An elated Pakistan and China had invited Arabs to join in the CPEC nearly three years ago, following which, Saudi Arabia decided to pour in $10 billion in the refinery project. During the visit of Saudi Crown Prince, Mohammad Bin Salman to Pakistan in February 2019, Riyadh had announced it would invest $10 billion in a refinery and petrochemical complex at Gwadar.
The announcement was considered to be Saudi's endorsement of China's BRI only. Chinese media called it "A trilateral alliance of China-Pakistan-Saudi Arabia, driven by geo-economic interests, is emerging, with the Pakistani port of Gwadar on the Arabian Sea as its hub."
It followed Chinese President Xi Jinping's personally driven outreach in 2016 to West Asia and North Africa , which included expenditure of quality time in Saudi Arabia, Iran and Egypt. The refinery angle was prominent even at that point in time.
"With King Salman (of Saudi Arabia), Mr. Xi visited the Yasref oil refinery, China's largest investment project in Saudi Arabia, a joint effort between Sinopec, the Chinese state-owned energy giant, and Saudi Aramco," wrote the New York Times in its report of that visit.
President Xi Jinping of China Is All Business in Middle East Visit
But Prince Salman has now dealt a massive blow to Chinese president Xi's ambitions to develop Gwadar as a mega-investment hub in the Arabian Sea.
Pakistan's Gwadar loses luster as Saudis shift $10bn deal to Karachi
Pakistan was apparently apprehensive of the move by the House of Saud. On June 2, Tabish Gauhar, the special assistant to Pakistan's prime minister on power and petroleum had told Pakistani media that Kingdom of Saudi Arabia will not install a refinery at Gwadar but had indicated to set up a refinery along with a petrochemical chemical complex somewhere in Balochistan or near Karachi.
"However, there is no mentionable progress from Aramco as to when and where the deep conversion refinery with the capacity to refine 250,000 barrels per day of crude oil will be set up," the minister said.
According to the minister, the Saudi energy giant, Aramco, had conducted a feasibility report, following which it concluded that establishing the refinery at Gwadar would not be feasible. However, as plan-b, it can be set up in Balochistan, or near Karachi. He added that in the next five years, another refinery with capacity to refine over 250,000 barrels per day was imminent.

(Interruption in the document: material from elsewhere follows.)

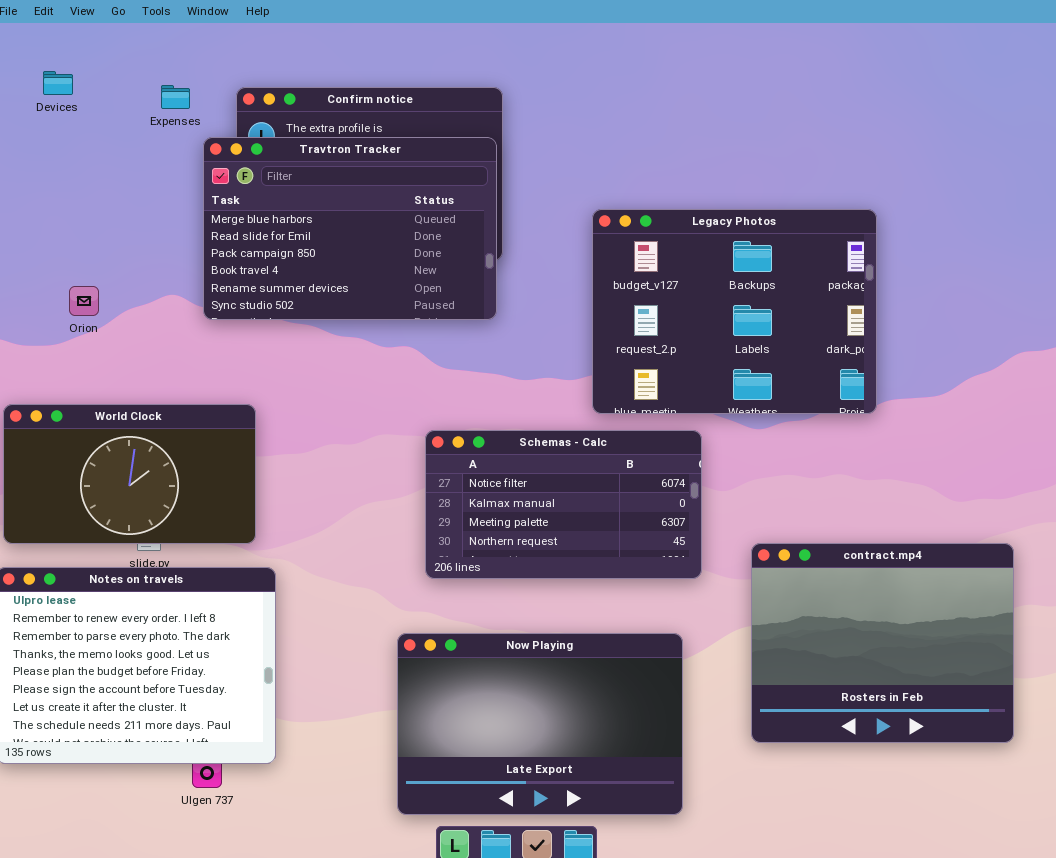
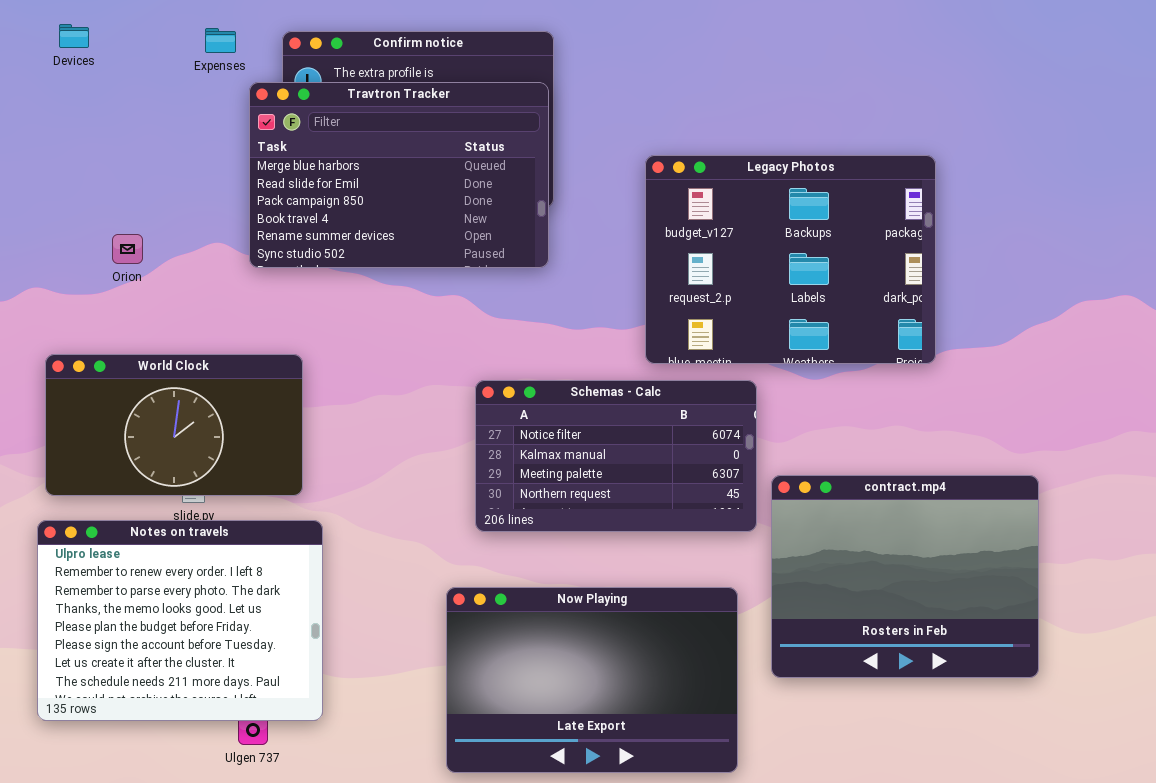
Devices: [43,71,73,95] -> [59,24,89,48], moved
contract.mp4: [751,543,1014,743] -> [771,475,1039,678], moved

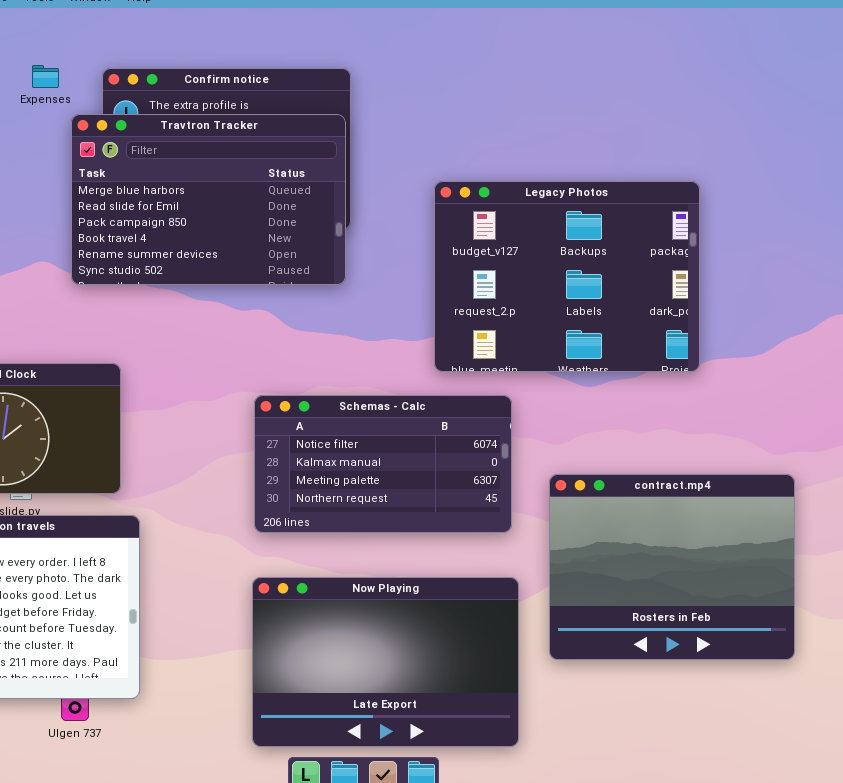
Schemas - Calc: [475,380,757,532] -> [254,395,512,533], moved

Citing the Pakistani officials, Nikkei Asia reports that a mega oil refinery in Gwadar was never feasible. "Gwadar can only be a feasible location for an oil refinery if a 600-km oil pipeline is built connecting it with Karachi, the center of oil supply of the country," the official said. There is currently an oil pipeline from Karachi to the north of Pakistan, but not to the east.
Arif Rafiq, president of Vizier Consulting, a New York-based political risk firm, told Nikkei that a Saudi-commissioned feasibility study on a refinery and petrochemicals complex in Gwadar advised against it. "Saudi interest has shifted closer to Karachi, which makes sense, given its proximity to areas of high demand and existing logistics networks," he added.
It is apparent that Imran Khan's government is not happy with the decision and plans, and has requested Prince Salman to "re-think " the decision. After Imran Khan's visit to Saudi Arabia last month, Pakistan was expecting to kick-start work on the $20 billion Saudi development projects in Pakistan, especially the Aramco oil refinery and petrochemical complex in Gwadar.
The Saudi decision is clearly a setback to Pakistan's plans to develop Gwadar as an energy and industrial hub. Pakistan has been struggling to find a viable economic growth strategy for Gwadar and has asked investors to drive stakes in the project by selling the master plan details Of Gwadar as the "Singapore" of Pakistan--an economic hub of not only Pakistan but the entire South Asian region.
Ironically, Pakistanis put faith in Gwadar not because of their own government but because Gwadar is a made-in-China product.
Experts link Saudi's backtrack on Gwadar with the G7's Build Back Better World (B3W) plan to counter president Xi's BRI, which has been criticised for creating massive debt and exposing countries to undue influence by Beijing.